◆ **Work order A**: List each reason the jail text gives for why inmates fight.
◆ **Work order B**: Resume the jail text after its last line, the quote about GABOS, and keep going in the same voice.

With a case like that he is hardly going to targeted by the FBI to rat on the Crips. It seems in this jail if your face doesn't fit it will get battered until it does.
In the "safety cells" housing some of the most violent prisoners, inmate Rodney lays down prison law or "The Code". Stacked twenty four to a cell "The Code" can only be described as the law of the jungle. Fighting is the only way to survive inside jail. Inmates fight to earn respect, rise up the pecking order and prevent getting raped, extorted and generally taken advantage of. There is an area of the cell called "The Paint" where prisoners go at it. Winners are awarded a bottom bunk whose kudos makes future beef with new inmates less likely.
It is made crystal clear that the weaker inmates or "ducks" are openly abused and preyed upon by the stronger prisoners. If they are lucky the families of targets can effectively be extorted for protection money. If they are unlucky they would be
"Fed to the wolves"
When Louis asks why inmates don't report threatening behaviour to guards he is met with hoots of derision. The guards themselves let the behaviour continue as they say they the inmates run the jail cells themselves and more importantly they are rarely told as there are severe repercussions for any prisoner caught "checking in" with guards. To defend this dubious practice of picking on the weak Louis is offered this wonderful bon mot:
"The name of the game is GABOS. The Game Ain't Based On Sympathy"

◆ **Information provided**:
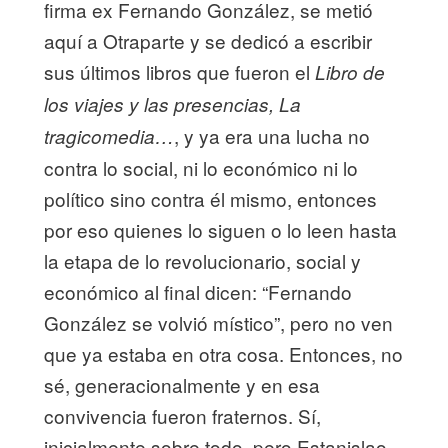
firma ex Fernando González, se metió
aquí a Otraparte y se dedicó a escribir
sus últimos libros que fueron el
Libro de
los viajes y las presencias, La
, y ya era una lucha no
tragicomedia…
contra lo social, ni lo económico ni lo
político sino contra él mismo, entonces
por eso quienes lo siguen o lo leen hasta
la etapa de lo revolucionario, social y
económico al final dicen: “Fernando
González se volvió místico”, pero no ven
que ya estaba en otra cosa. Entonces, no
sé, generacionalmente y en esa
convivencia fueron fraternos. Sí,
inicialmente sobre todo, pero Estanislao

◆ **Exercise response A**:
- To earn respect
- To rise up the pecking order
- To keep from getting raped
- To keep from getting extorted
- To keep from being generally taken advantage of

◆ **Exercise response B**:
The way the jail is set up it is quite clear that if you are a bespectacled, white weakling you are absolutely fucked. Interestingly, the next chap that Louis interviews is one such person. Nianthony looks like he would have trouble punching his way out of a wet paper bag. He is college educated and intelligent enough to know he is in for a world of pain. He has the look of a man who knows he has about to get shafted in more ways than one.
"It's fucking awful...It's a fucking shithole. They are going to put me with 20 other crazy people and there is nothing I can do about it"
We see the colour drain from Niathony's face as he attempts to blend into the wall when another unpredictable inmate explains what they do to "hot boys".
"When you come to this jail and you known to be snitches you get beat bap bap bap! They gonna line him up. That means one dude gonna get him bap bap bap! Then he get tired and the next one gonna get him bap bap bap!"
Louis is then introduced the practice of "gunning" where inmates masturbate at female guards as they walk by. One gold toothed guy calmly explains
"People done be down 3 or 4 or 5 years without seeing a woman so I guess that's their way of getting off"
As if to emphasise the point one of the inmates starts wanking in front of the camera. Later, another inmate notorious as a habitual masturbator is asked why he doesn't feel any embarrassment for his degrading behaviour.
"You know what I be tellin 'em? Eat it up of write it up"
Louis then gets the rare opportunity to go inside one of the cells. In his unassuming style and with a "how do you do?" Louis instantly becomes the wettest guy ever to set foot inside the cell. He talks to the leader Rodney and asks him what would happen to him if ended up in a cell for real. Rodney's posse fall about laughing
"They would just slap the shit out of you. Nigga might just hang out on you. They will party on you...oh man"
It is made increasingly clear that as Louis is more Cambridge then Compton he is likely to get stomped big time.
At times the documentary plays out like some gruesome David Attenborough piece about predatory hyenas or some low budget sci-fi version of No Escape with inmates left to run wild with self-made rules that would qualify as "meaningless savagery" in the outside world.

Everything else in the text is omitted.